Following those promising results, the company has now moved into clinical trials and earlier this month a volunteer from New Zealand became the first person to undergo the therapy. Initially, the treatment will be given to 40 people with an inherited condition called familial hypercholesterolemia that leads to extremely high levels of LDL.

The reason for focusing on this group is that they are at high risk of dangerous heart disease, so the benefits of the therapy should outweigh any potential risks. But the hope is that ultimately this treatment could be rolled out as the standard approach for dealing with heart disease.

“If this works and is safe, this is the answer to heart attack—this is the cure,” Verve’s CEO Sekar Kathiresan told MIT Technology Review.

The therapy has a lot going for it. Unlike statins or monoclonal antibodies, in theory this should be a one-and-done treatment because it will make permanent changes to liver cells that stop them from producing PCSK9. These edits should also be passed onto the next generation of cells, because these are created by the old cells dividing. That should mean that even if the therapy is expensive, its lifetime costs will still compare favorably to the alternatives.

The base editing components are also delivered to the liver cells in lipid nanoparticles—the same technology used for mRNA Covid-19 vaccines. Thanks to the pandemic, the facilities required to manufacture this kind of therapy have already been scaled up, which should help further lower prices.

It’s important to remember that it’s still early days, and even if the therapy is successful in these early trials, it is likely to be many years until the company has amassed enough safety data to convince regulators to approve it as a treatment for run-of-the-mill high cholesterol.

But if this does turn out to be a permanent fix for the world’s single biggest killer, it would be one of the most transformational innovations in human health and longevity we’ve seen in decades.

FINAL THOUGHTS & FUTURE PROMISE

Beyond the potential to cure heart disease, this news is also an exciting milestone in the clinical application of genetic-engineering.

Current base editing technology is capable of tackling about 60% of single-point mutations known to cause disease, and the field is undergoing significant innovation that could widen the scope of what these therapies could treat.

Another company called Beam Therapeutics is about to start human trials of a base editor designed to treat the genetic blood disorder sickle-cell disease. But it’s also working on therapies that use base editors to make multiple single letter changes to solve more complex problems.

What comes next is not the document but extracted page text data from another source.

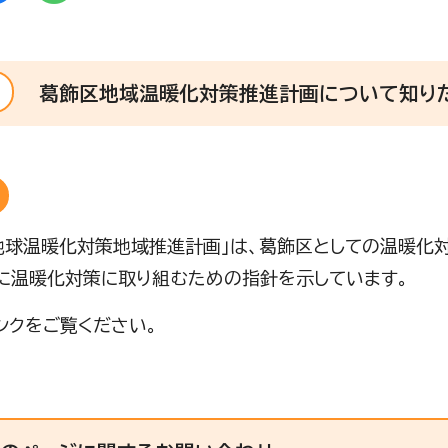
葛飾区地域温暖化対策推進計画について知り
地球温暖化対策地域推進計画」は、葛飾区としての温暖化対
に温暖化対策に取り組むための指針を示しています。
ンクをご覧ください。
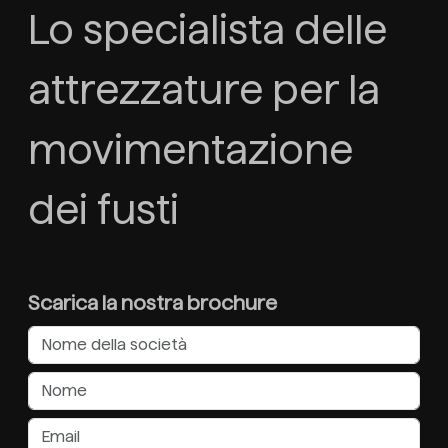
Lo specialista delle
attrezzature per la
movimentazione
dei fusti
Scarica la nostra brochure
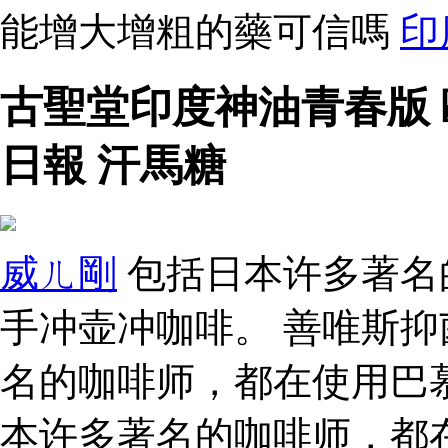
能增大增粗的藥可信嗎
印
古聖堂印度神油青春版
日報 汗馬糖
威ㄦ剛
包括日本许多著名
手冲壶冲咖啡。 善唯斯抑
名的咖啡师，都在使用巴
本许多著名的咖啡师，都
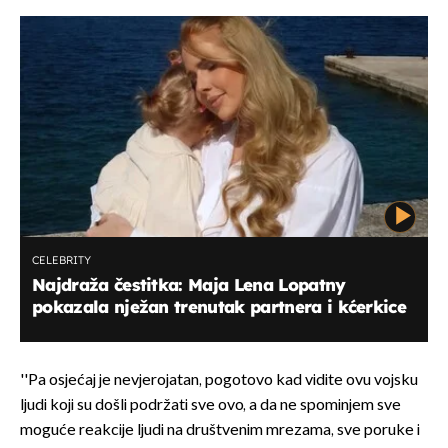
CELEBRITY
Najdraža čestitka: Maja Lena Lopatny
pokazala nježan trenutak partnera i kćerkice
''Pa osjećaj je nevjerojatan, pogotovo kad vidite ovu vojsku
ljudi koji su došli podržati sve ovo, a da ne spominjem sve
moguće reakcije ljudi na društvenim mrezama, sve poruke i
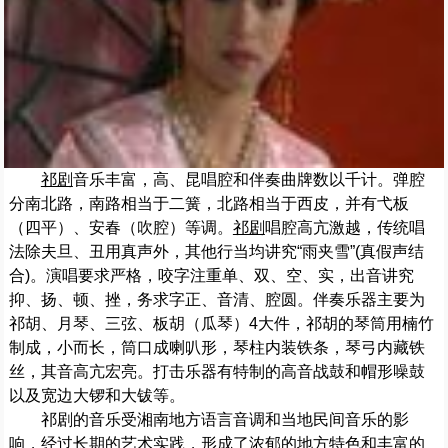
祁剧
音乐丰富，高、昆唱腔和伴奏曲牌数以千计。弹腔
分南北路，南路相当于二簧，北路相当于西皮，并有弋板
（四平）、安春（吹腔）等调。
祁剧
唱腔高亢激越，传统唱
法除夫旦、丑用真声外，其他行当均讲究“雨夹雪”(真假声结
合)。演唱要求严格，咬字注重单、双、空、实，出音讲究
抑、扬、顿、挫，务求字正、音清、腔圆。伴奏乐器主要为
祁胡、月琴、三弦、板胡（瓜琴）4大件，祁胡的琴筒用楠竹
制成，小而长，筒口成喇叭形，琴柱内装铁条，琴弓内藏铁
丝，其音高亢宏亮。打击乐器有特制的高音战鼓和帽形噪鼓
以及宽边大锣和大钹等。
祁剧的音乐受湘南地方语言音调和当地民间音乐的影
响，经过长期的艺术实践，形成了浓郁的地方特色和丰富的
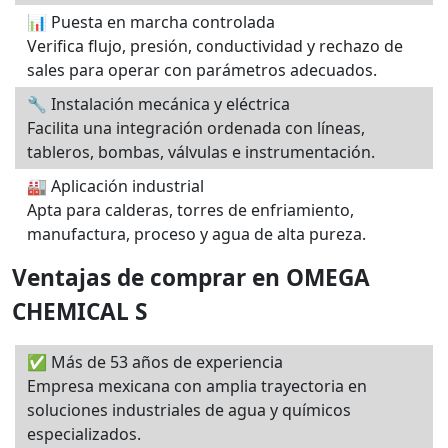
📊 Puesta en marcha controlada
Verifica flujo, presión, conductividad y rechazo de
sales para operar con parámetros adecuados.
🔧 Instalación mecánica y eléctrica
Facilita una integración ordenada con líneas,
tableros, bombas, válvulas e instrumentación.
🏭 Aplicación industrial
Apta para calderas, torres de enfriamiento,
manufactura, proceso y agua de alta pureza.
Ventajas de comprar en OMEGA
CHEMICAL S
✅ Más de 53 años de experiencia
Empresa mexicana con amplia trayectoria en
soluciones industriales de agua y químicos
especializados.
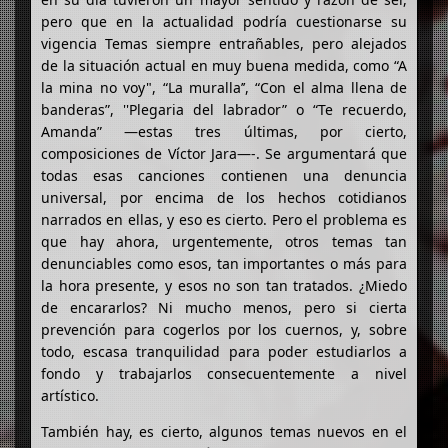
pero que en la actualidad podría cuestionarse su
vigencia Temas siempre entrañables, pero alejados
de la situación actual en muy buena medida, como “A
la mina no voy", “La muralla’’, “Con el alma llena de
banderas”, ''Plegaria del labrador” o “Te recuerdo,
Amanda” —estas tres últimas, por cierto,
composiciones de Víctor Jara—-. Se argumentará que
todas esas canciones contienen una denuncia
universal, por encima de los hechos cotidianos
narrados en ellas, y eso es cierto. Pero el problema es
que hay ahora, urgentemente, otros temas tan
denunciables como esos, tan importantes o más para
la hora presente, y esos no son tan tratados. ¿Miedo
de encararlos? Ni mucho menos, pero si cierta
prevención para cogerlos por los cuernos, y, sobre
todo, escasa tranquilidad para poder estudiarlos a
fondo y trabajarlos consecuentemente a nivel
artístico.
También hay, es cierto, algunos temas nuevos en el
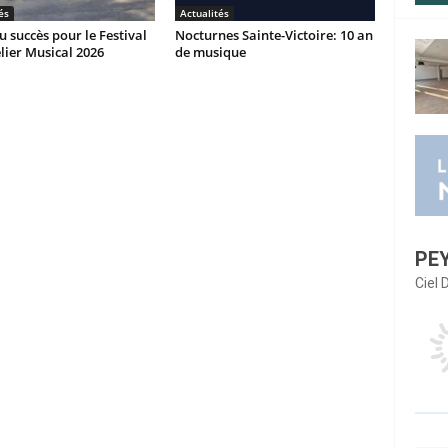
és
Actualités
 succès pour le Festival
Nocturnes Sainte-Victoire: 10 an
elier Musical 2026
de musique
PE
Ciel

Companies like Wave Life Sciences are experimenting with using base editors to modify RNA rather than DNA, which could make it possible to make transient changes to how genes are expressed rather than permanent alterations to the genome.

Most excitingly, the researcher who first developed base editing, David Liu from the Broad Institute of MIT and Harvard, has continued innovating. In 2019, he and his colleagues outlined a new approach called prime editing in the journal Nature, which dramatically increased the scope of potential edits.

Like base editing, the technique only breaks a single DNA strand, but in addition to making edits to individual letters it can also replace entire stretches with new genetic sequences. The team predicts that, in principle, it should be able to correct up to 89% of mutations associated with diseases in humans.

Given the pace of innovation in this field, this probably won’t be the final word in genetic engineering either.

Indeed, all signs point to a near future where genetic diseases become entirely curable.